Listed entries |
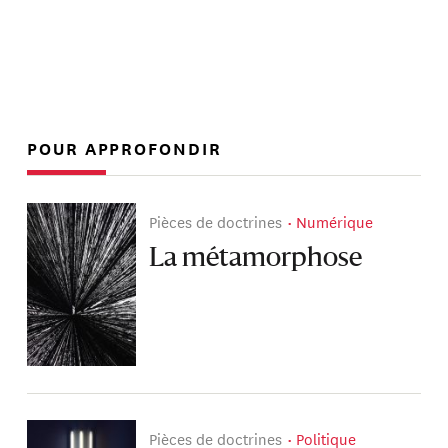
POUR APPROFONDIR
Pièces de doctrines
Numérique
La métamorphose
Pièces de doctrines
Politique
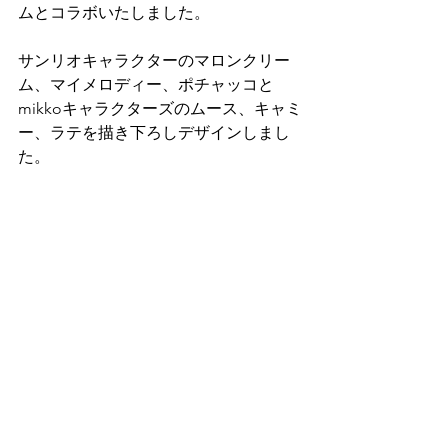
ムとコラボいたしました。
サンリオキャラクターのマロンクリー
ム、マイメロディー、ポチャッコと
mikkoキャラクターズのムース、キャミ
ー、ラテを描き下ろしデザインしまし
た。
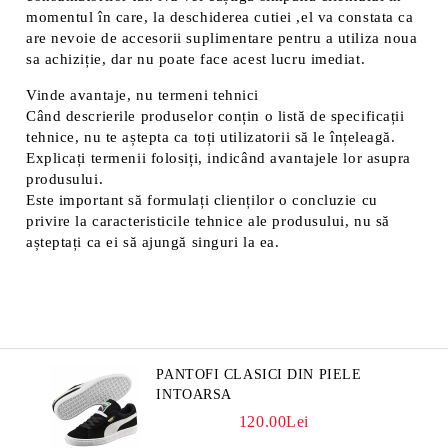
momentul în care, la deschiderea cutiei ,el va constata ca
are nevoie de accesorii suplimentare pentru a utiliza noua
sa achiziție, dar nu poate face acest lucru imediat.
Vinde avantaje, nu termeni tehnici
Când descrierile produselor conțin o listă de specificații
tehnice, nu te aștepta ca toți utilizatorii să le înțeleagă.
Explicați termenii folosiți, indicând avantajele lor asupra
produsului.
Este important să formulați clienților o concluzie cu
privire la caracteristicile tehnice ale produsului, nu să
așteptați ca ei să ajungă singuri la ea.
PANTOFI CLASICI DIN PIELE
INTOARSA
120.00Lei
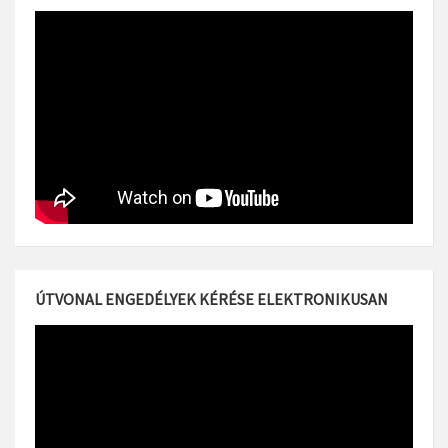
ÚTVONAL ENGEDÉLYEK KÉRÉSE ELEKTRONIKUSAN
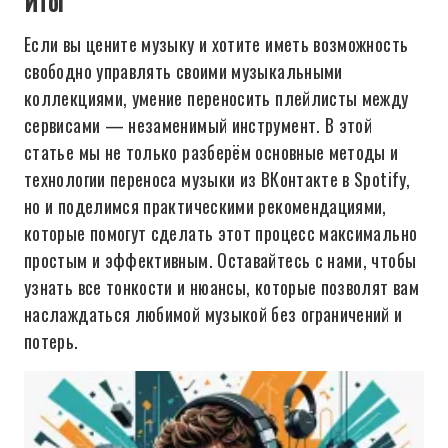
Итог
Если вы цените музыку и хотите иметь возможность
свободно управлять своими музыкальными
коллекциями, умение переносить плейлисты между
сервисами — незаменимый инструмент. В этой
статье мы не только разберём основные методы и
технологии переноса музыки из ВКонтакте в Spotify,
но и поделимся практическими рекомендациями,
которые помогут сделать этот процесс максимально
простым и эффективным. Оставайтесь с нами, чтобы
узнать все тонкости и нюансы, которые позволят вам
наслаждаться любимой музыкой без ограничений и
потерь.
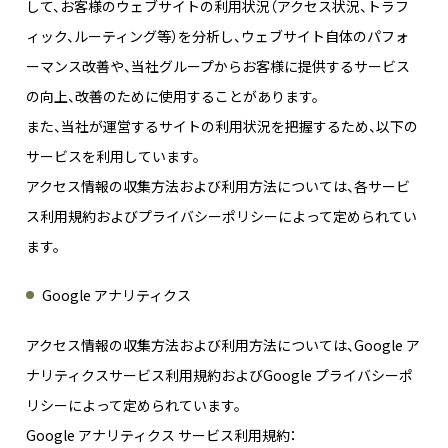
して、お客様のウェブサイトの利用状況（アクセス状況、トラフ
ィック、ルーティング等）を分析し、ウェブサイト自体のパフォ
ーマンス改善や、当社グループからお客様に提供するサービス
の向上、改善のために使用することがあります。
また、当社が運営するサイトの利用状況を把握するため、以下の
サービスを利用しています。
アクセス情報の収集方法および利用方法については、各サービ
ス利用規約およびプライバシーポリシーによって定められてい
ます。
Google アナリティクス
アクセス情報の収集方法および利用方法については、Google ア
ナリティクスサービス利用規約およびGoogle プライバシーポ
リシーによって定められています。
Google アナリティクス サービス利用規約：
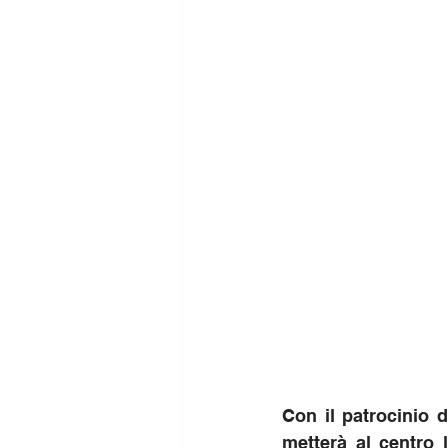
Con il patrocinio 
metterà al centro 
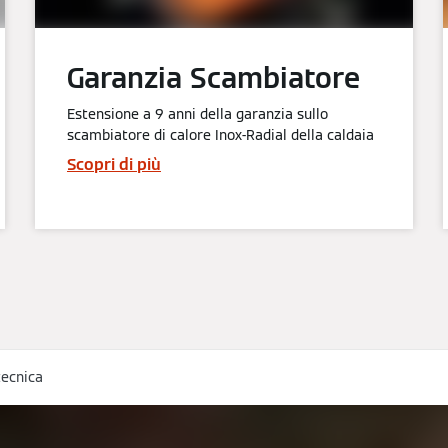
Garanzia Scambiatore
Estensione a 9 anni della garanzia sullo
scambiatore di calore Inox-Radial della caldaia
Scopri di più
tecnica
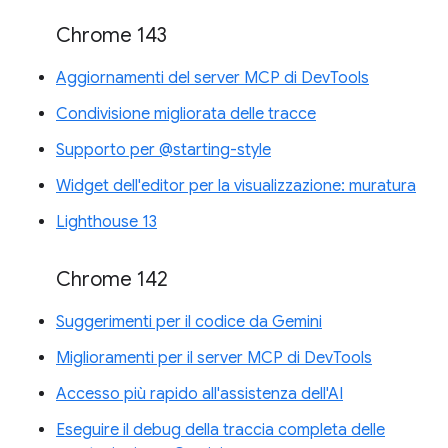
Chrome 143
Aggiornamenti del server MCP di DevTools
Condivisione migliorata delle tracce
Supporto per @starting-style
Widget dell'editor per la visualizzazione: muratura
Lighthouse 13
Chrome 142
Suggerimenti per il codice da Gemini
Miglioramenti per il server MCP di DevTools
Accesso più rapido all'assistenza dell'AI
Eseguire il debug della traccia completa delle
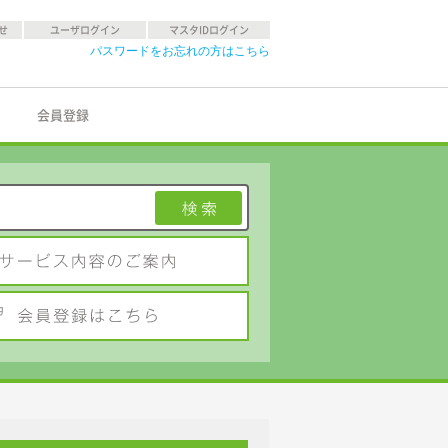
せ
ユーザログイン
マスタIDログイン
パスワードをお忘れの方はこちら
会員登録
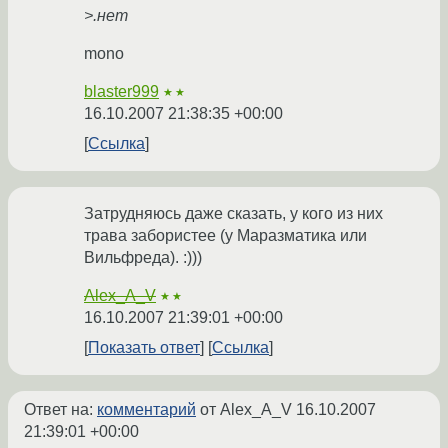
>.нет
mono
blaster999
★★
16.10.2007 21:38:35 +00:00
Ссылка
Затрудняюсь даже сказать, у кого из них
трава забористее (у Маразматика или
Вильфреда). :)))
Alex_A_V
★★
16.10.2007 21:39:01 +00:00
Показать ответ
Ссылка
Ответ на:
комментарий
от Alex_A_V
16.10.2007
21:39:01 +00:00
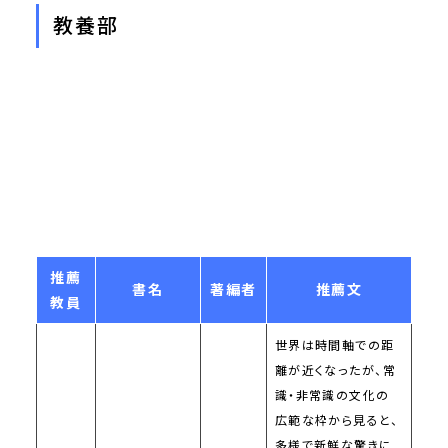
教養部
推薦
書名
著編者
推薦文
教員
世界は時間軸での距
離が近くなったが、常
識・非常識の文化の
広範な枠から見ると、
多様で新鮮な驚きに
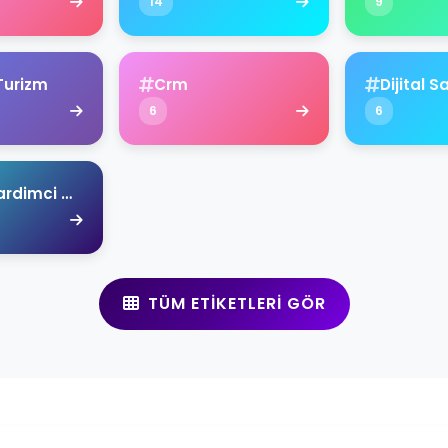
14
9
Turizm
Crm
Dijital S
6
6
Ahmet Yardimci Academy
TÜM ETIKETLERI GÖR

Try it |
Reproduce every record word for word. The copy must contain no pictures.

Exercise result |
POUR APPROFONDIR
Pièces de doctrines
Numérique
La métamorphose
Pièces de doctrines
Politique
ムとコラボいたしました。
サンリオキャラクターのマロンクリー
ム、マイメロディー、ポチャッコと
mikkoキャラクターズのムース、キャミ
ー、ラテを描き下ろしデザインしまし
た。
momentul în care, la deschiderea cutiei ,el va constata ca
are nevoie de accesorii suplimentare pentru a utiliza noua
sa achiziție, dar nu poate face acest lucru imediat.
Vinde avantaje, nu termeni tehnici
Când descrierile produselor conțin o listă de specificații
tehnice, nu te aștepta ca toți utilizatorii să le înțeleagă.
Explicați termenii folosiți, indicând avantajele lor asupra
produsului.
Este important să formulați clienților o concluzie cu
privire la caracteristicile tehnice ale produsului, nu să
așteptați ca ei să ajungă singuri la ea.
PANTOFI CLASICI DIN PIELE
INTOARSA
120.00Lei
ÚTVONAL ENGEDÉLYEK KÉRÉSE ELEKTRONIKUSAN
Итог
Если вы цените музыку и хотите иметь возможность
свободно управлять своими музыкальными
коллекциями, умение переносить плейлисты между
сервисами — незаменимый инструмент. В этой
статье мы не только разберём основные методы и
технологии переноса музыки из ВКонтакте в Spotify,
но и поделимся практическими рекомендациями,
которые помогут сделать этот процесс максимально
простым и эффективным. Оставайтесь с нами, чтобы
узнать все тонкости и нюансы, которые позволят вам
наслаждаться любимой музыкой без ограничений и
потерь.
して、お客様のウェブサイトの利用状況（アクセス状況、トラフ
ィック、ルーティング等）を分析し、ウェブサイト自体のパフォ
ーマンス改善や、当社グループからお客様に提供するサービス
の向上、改善のために使用することがあります。
また、当社が運営するサイトの利用状況を把握するため、以下の
サービスを利用しています。
アクセス情報の収集方法および利用方法については、各サービ
ス利用規約およびプライバシーポリシーによって定められてい
ます。
Google アナリティクス
アクセス情報の収集方法および利用方法については、Google ア
ナリティクスサービス利用規約およびGoogle プライバシーポ
リシーによって定められています。
Google アナリティクス サービス利用規約：
Con il patrocinio 
metterà al centro 
Garanzia Scambiatore
Estensione a 9 anni della garanzia sullo
scambiatore di calore Inox-Radial della caldaia
Scopri di più
tecnica
Chrome 143
Aggiornamenti del server MCP di DevTools
Condivisione migliorata delle tracce
Supporto per @starting-style
Widget dell'editor per la visualizzazione: muratura
Lighthouse 13
Chrome 142
Suggerimenti per il codice da Gemini
Miglioramenti per il server MCP di DevTools
Accesso più rapido all'assistenza dell'AI
Eseguire il debug della traccia completa delle
せ
ユーザログイン
マスタIDログイン
パスワードをお忘れの方はこちら
会員登録
>.нет
mono
blaster999
★★
16.10.2007 21:38:35 +00:00
Ссылка
Затрудняюсь даже сказать, у кого из них
трава забористее (у Маразматика или
Вильфреда). :)))
Alex_A_V
★★
16.10.2007 21:39:01 +00:00
Показать ответ
Ссылка
Ответ на:
комментарий
от Alex_A_V
16.10.2007
21:39:01 +00:00
教養部
推薦
書名
著編者
推薦文
教員
世界は時間軸での距
離が近くなったが、常
識・非常識の文化の
広範な枠から見ると、
多様で新鮮な驚きに
14
9
Turizm
Crm
Dijital S
6
6
Ahmet Yardimci Academy
TÜM ETIKETLERI GÖR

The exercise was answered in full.